First, no one understood “fiscal space,” a term used by the IMF. Even Deputy Prime Minister Joan Burton, a Labour Party leader, called it “a new kind of ‘F’ word” and said voters hadn’t a clue what it meant. Asked to define it, Kenny said the Irish voters wouldn’t understand it, a statement that managed to insult everyone. The government subsequently knocked the figure down to $10 billion, and the opposition said it was more like $8 billion.

 

And while Fine Gael is taking credit for the economy, critics are pointing out that it wasn’t austerity, but a fall in world oil prices and a decline in the value of the euro that favors Ireland’s export industry, that got the economy going.

 

Finally Kenny muffed a question about whether Fine Gael might consider a coalition with Fianna Fail because the Labour Party was dropping in the polls and might not hold its 33 seats.

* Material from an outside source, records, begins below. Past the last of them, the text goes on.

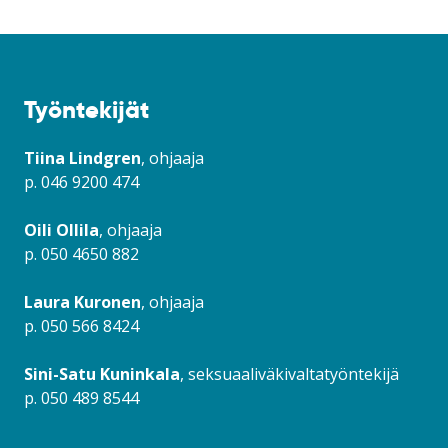
Työntekijät
Tiina Lindgren
, ohjaaja
p. 046 9200 474
Oili Ollila
, ohjaaja
p. 050 4650 882
Laura Kuronen
, ohjaaja
p. 050 566 8424
Sini-Satu Kuninkala
, seksuaaliväkivaltatyöntekijä
p. 050 489 8544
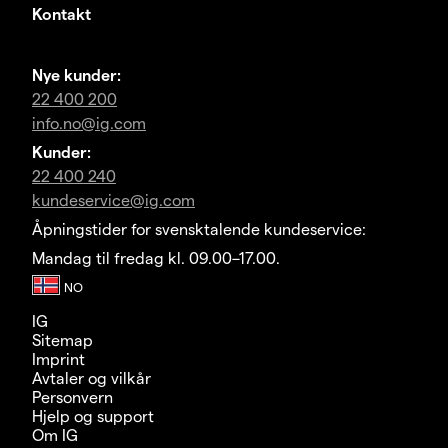
Kontakt
Nye kunder:
22 400 200
info.no@ig.com
Kunder:
22 400 240
kundeservice@ig.com
Åpningstider for svensktalende kundeservice:
Mandag til fredag kl. 09.00–17.00.
IG
Sitemap
Imprint
Avtaler og vilkår
Personvern
Hjelp og support
Om IG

This enraged Labour, and Kenny had to mend fences and pledge that Fine Gael would never go into a government with Fianna Fail.

 

In short, the government is looking inept, and it is taking fire for its shift from “we had no choice in applying the austerity” to “we take all the credit for the current situation.” Fintan O’Toole, the sharp-tongued columnist for the Irish Times and author of “Ship Of Fools,” chronicling the financial greed that led to the 2008 meltdown, wrote of the government, “If you had no power, you can claim no credit; if you did have power, you have to account for how unjustly you used it.”

 

Behind the cover of “It’s not our fault,” the government cut funds for caregivers, threw people off of National Health, cut support for the disabled, support for education, and did nothing about rising homelessness. As O’Toole points out, the improvements in the economy were because of oil prices, low interest rates and the falling euro, all “entirely outside the control of the Irish government.”

 

In any case, the country is still deeply in debt and, while the jobless rate is no longer 15 percent, it is still just below 10 percent.

 

The Dail is a motley affair, with a host of small parties and a bloc of independents. Currently Fine Gael has 66 seats and Labour 33. The center-right Fianna Fail (that inched up slightly in recent polls) has 21, and the leftist Sinn Fein has 14. The latter dropped three points in the poll from 20 percent to 17 percent. Other left parties include the Social Democrats, the Anti-Austerity Party, and there is a mix of mainly leftists in the independent bloc. The centrist Greens are showing some growth, as is the small rightist Renva Party.

 

Right now various stripes of the left hold 41 seats, a figure that is likely to go up in the coming elections. To control the Dail requires 80 seats, but if the independents do well, Sinn Fein holds its own, and Labour jumps ship, an anti-austerity coalition is possible.

 

In the end it may be a hung parliament, with no bloc of parties able to cobble together an effective government. Kenny may double cross Labour and join with Fianna Fail. But whoever takes over, the policies of austerity have been deeply discredited during this election and anyone who tries to “stay the course” is in for stormy weather.